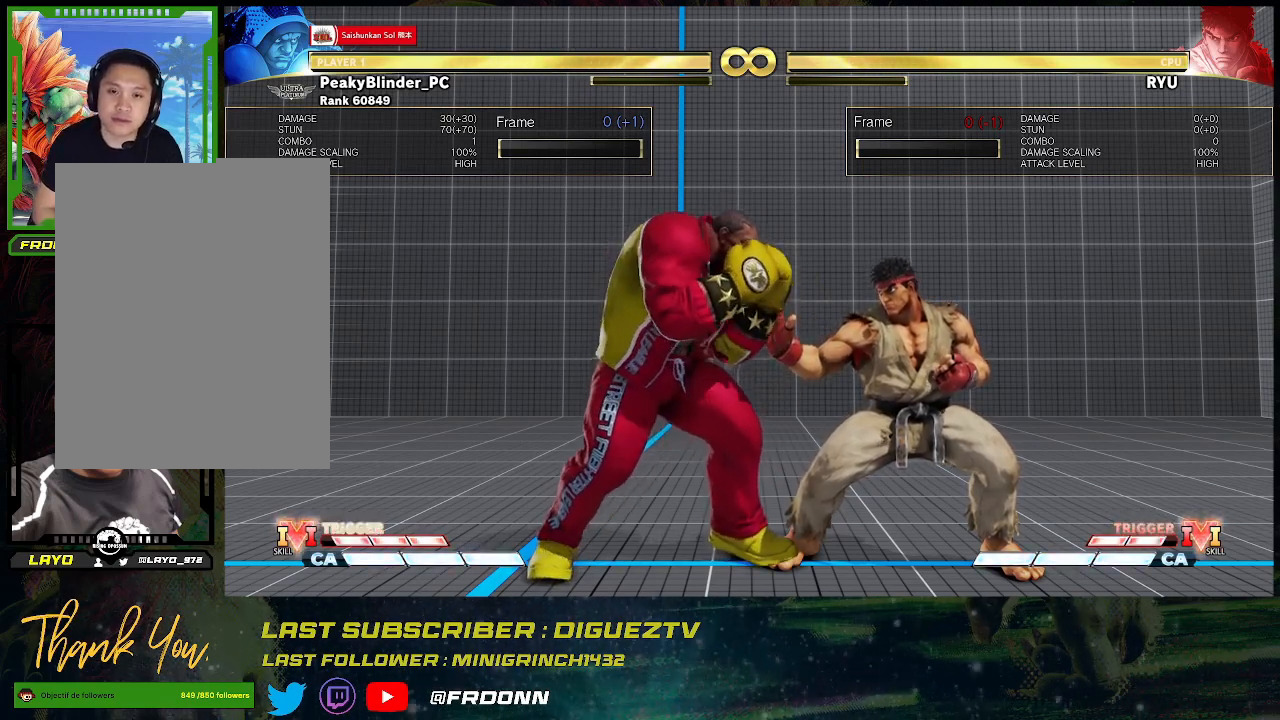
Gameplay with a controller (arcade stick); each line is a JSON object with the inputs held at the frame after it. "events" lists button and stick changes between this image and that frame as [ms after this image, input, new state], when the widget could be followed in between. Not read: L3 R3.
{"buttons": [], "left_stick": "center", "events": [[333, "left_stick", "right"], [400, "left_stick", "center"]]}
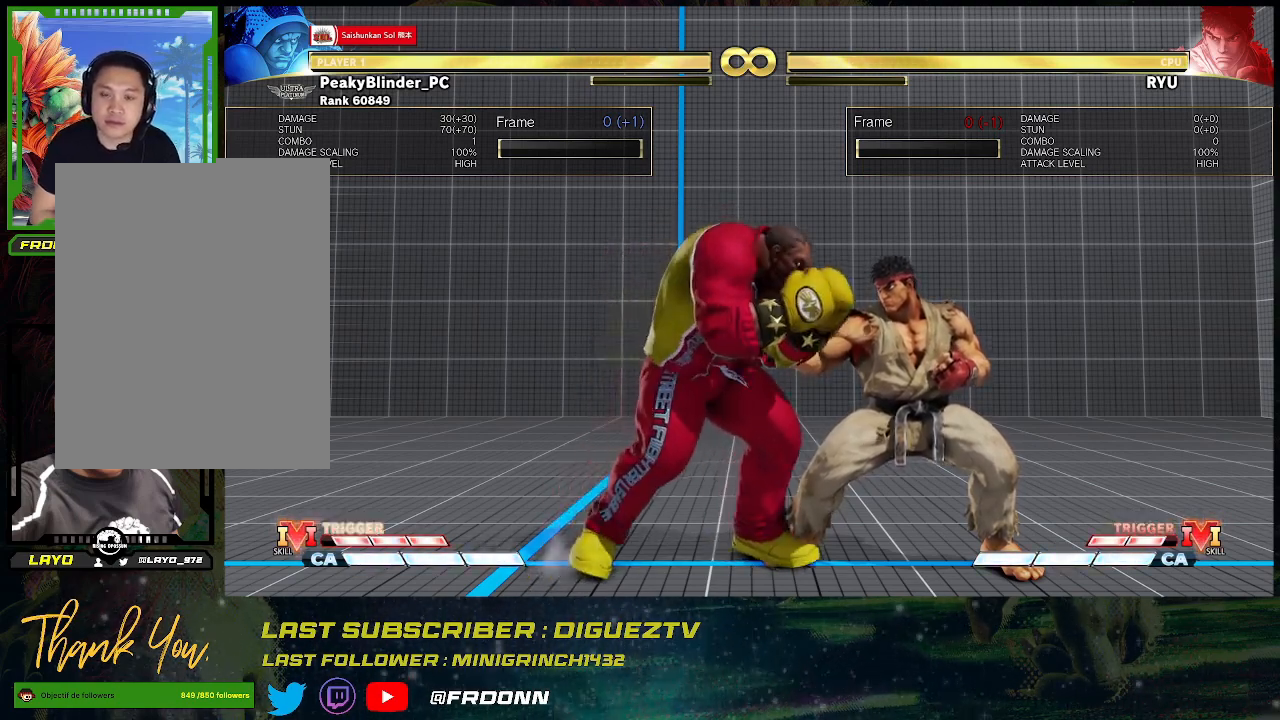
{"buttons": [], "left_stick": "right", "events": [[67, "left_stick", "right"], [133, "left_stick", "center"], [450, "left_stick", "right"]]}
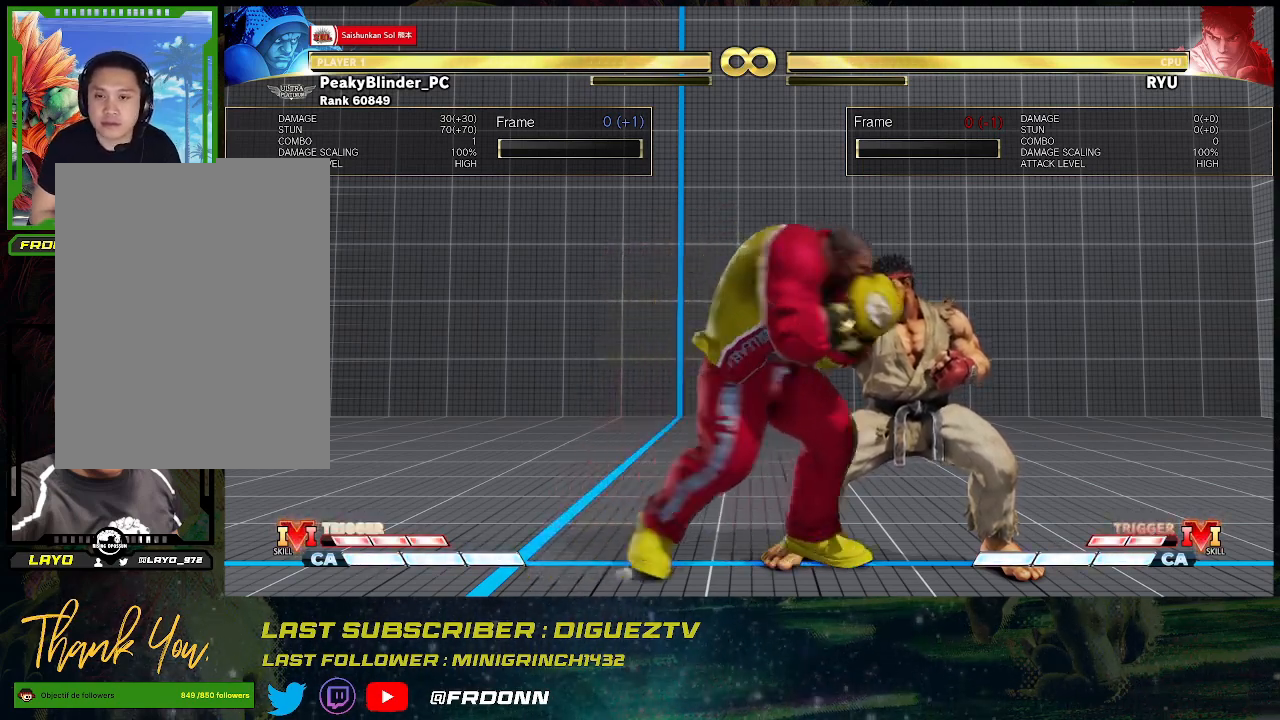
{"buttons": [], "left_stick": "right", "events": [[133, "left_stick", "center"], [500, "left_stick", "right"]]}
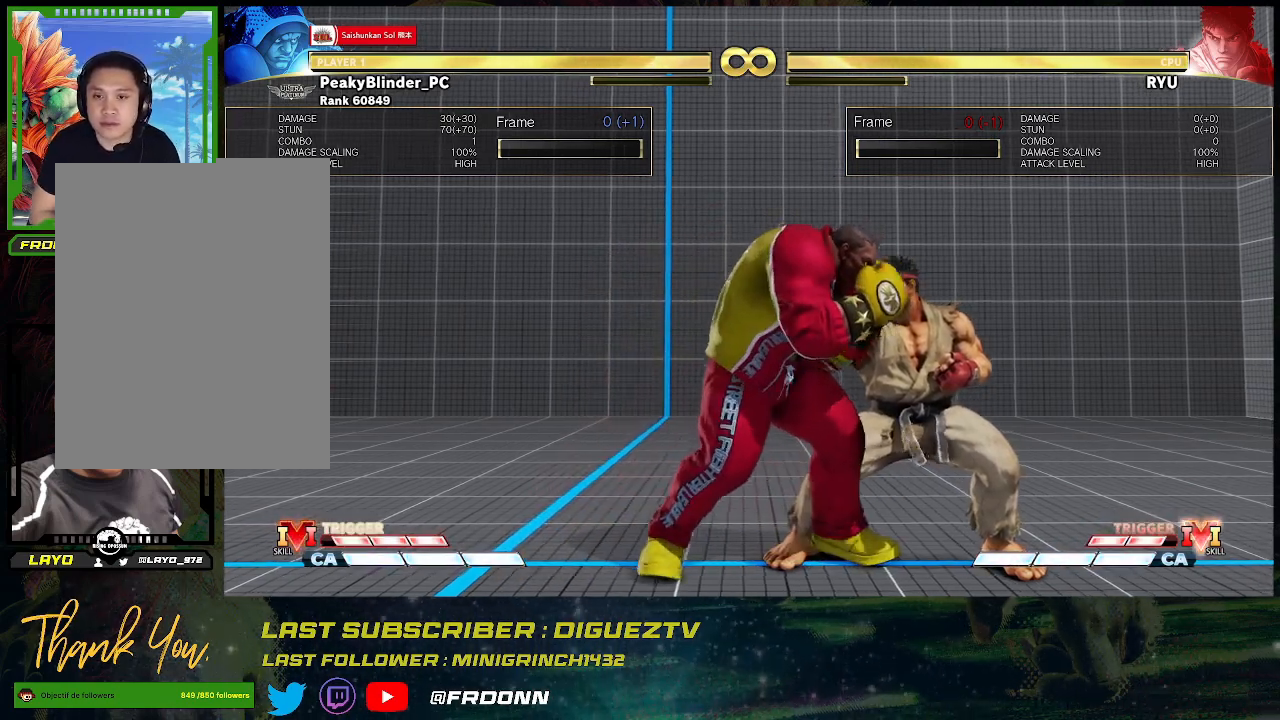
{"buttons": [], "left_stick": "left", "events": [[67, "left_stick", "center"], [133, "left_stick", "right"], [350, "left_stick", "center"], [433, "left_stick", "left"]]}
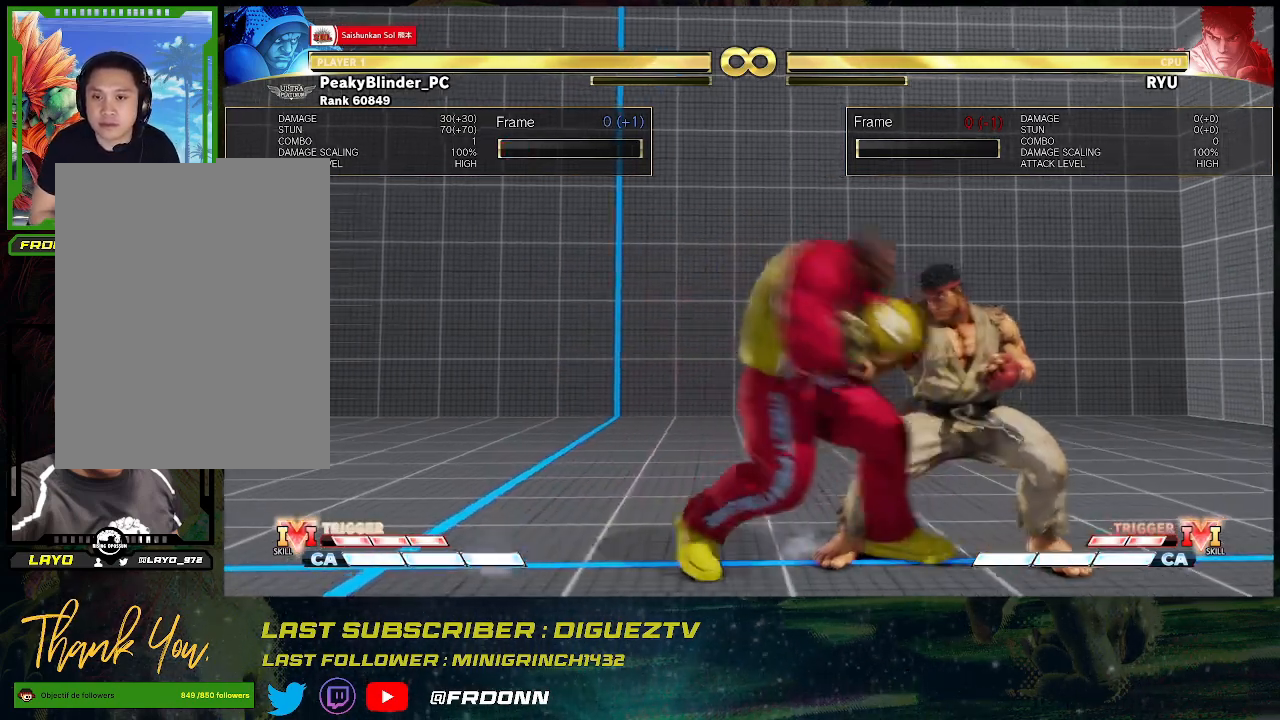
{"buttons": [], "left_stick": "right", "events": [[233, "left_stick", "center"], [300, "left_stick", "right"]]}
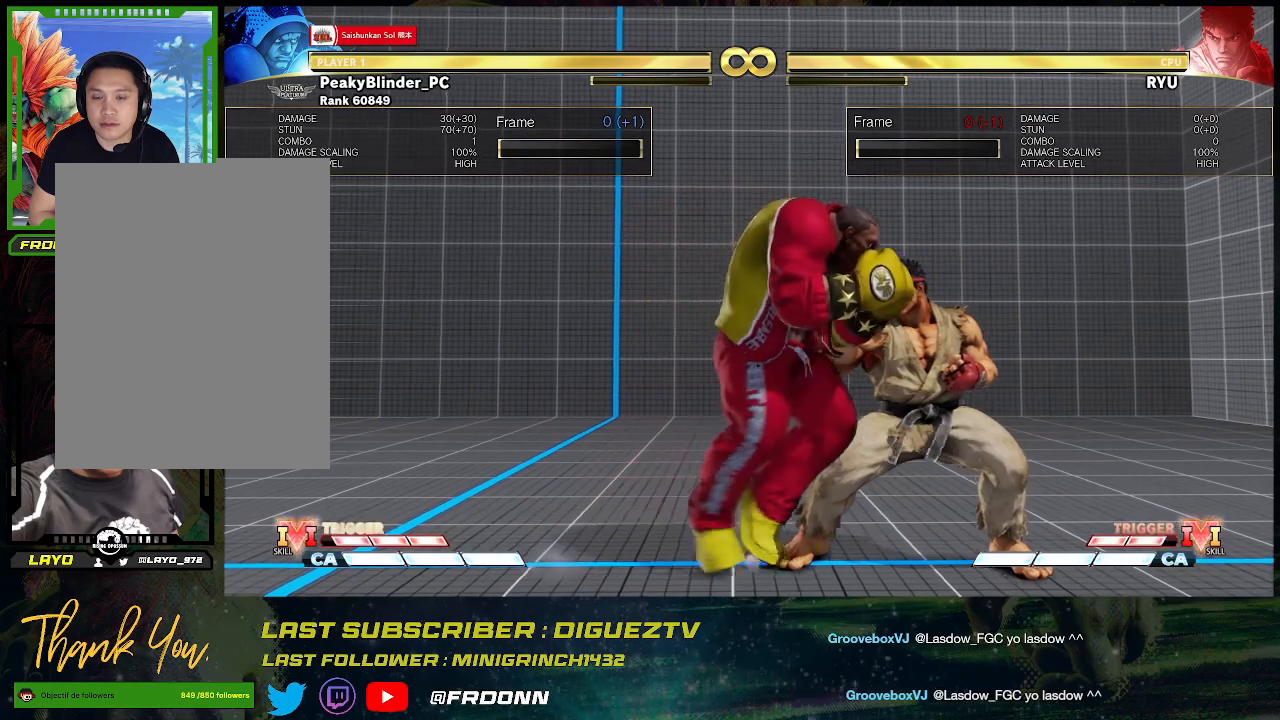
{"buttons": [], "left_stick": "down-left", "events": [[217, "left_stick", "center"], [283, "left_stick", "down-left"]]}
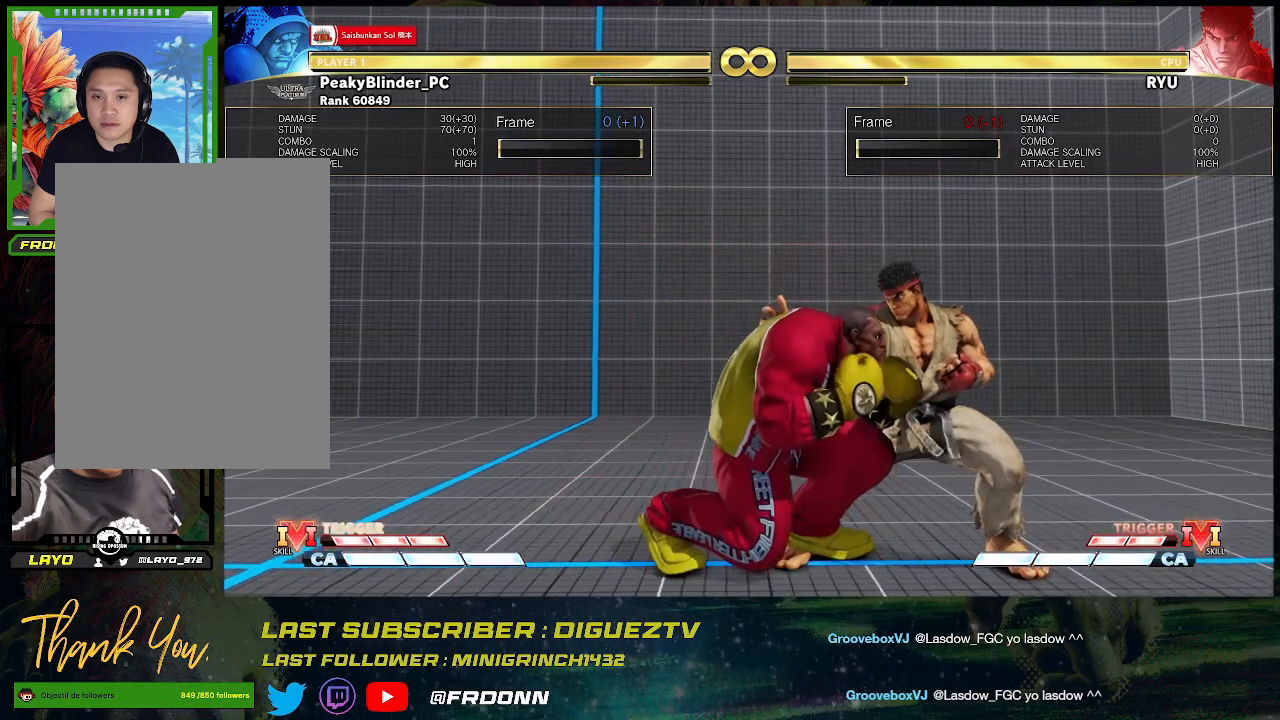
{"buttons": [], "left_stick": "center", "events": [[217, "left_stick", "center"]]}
##########
▶ _What is expected_
Could you set down the material above word for word while dropping its pictures?

▶ _Exercise response_
Gameplay with a controller (arcade stick); each line is a JSON object with the inputs held at the frame after it. "events" lists button and stick changes between this image and that frame as [ms after this image, input, new state], when the widget could be followed in between. Not read: L3 R3.
{"buttons": [], "left_stick": "center", "events": [[333, "left_stick", "right"], [400, "left_stick", "center"]]}
{"buttons": [], "left_stick": "right", "events": [[67, "left_stick", "right"], [133, "left_stick", "center"], [450, "left_stick", "right"]]}
{"buttons": [], "left_stick": "right", "events": [[133, "left_stick", "center"], [500, "left_stick", "right"]]}
{"buttons": [], "left_stick": "left", "events": [[67, "left_stick", "center"], [133, "left_stick", "right"], [350, "left_stick", "center"], [433, "left_stick", "left"]]}
{"buttons": [], "left_stick": "right", "events": [[233, "left_stick", "center"], [300, "left_stick", "right"]]}
{"buttons": [], "left_stick": "down-left", "events": [[217, "left_stick", "center"], [283, "left_stick", "down-left"]]}
{"buttons": [], "left_stick": "center", "events": [[217, "left_stick", "center"]]}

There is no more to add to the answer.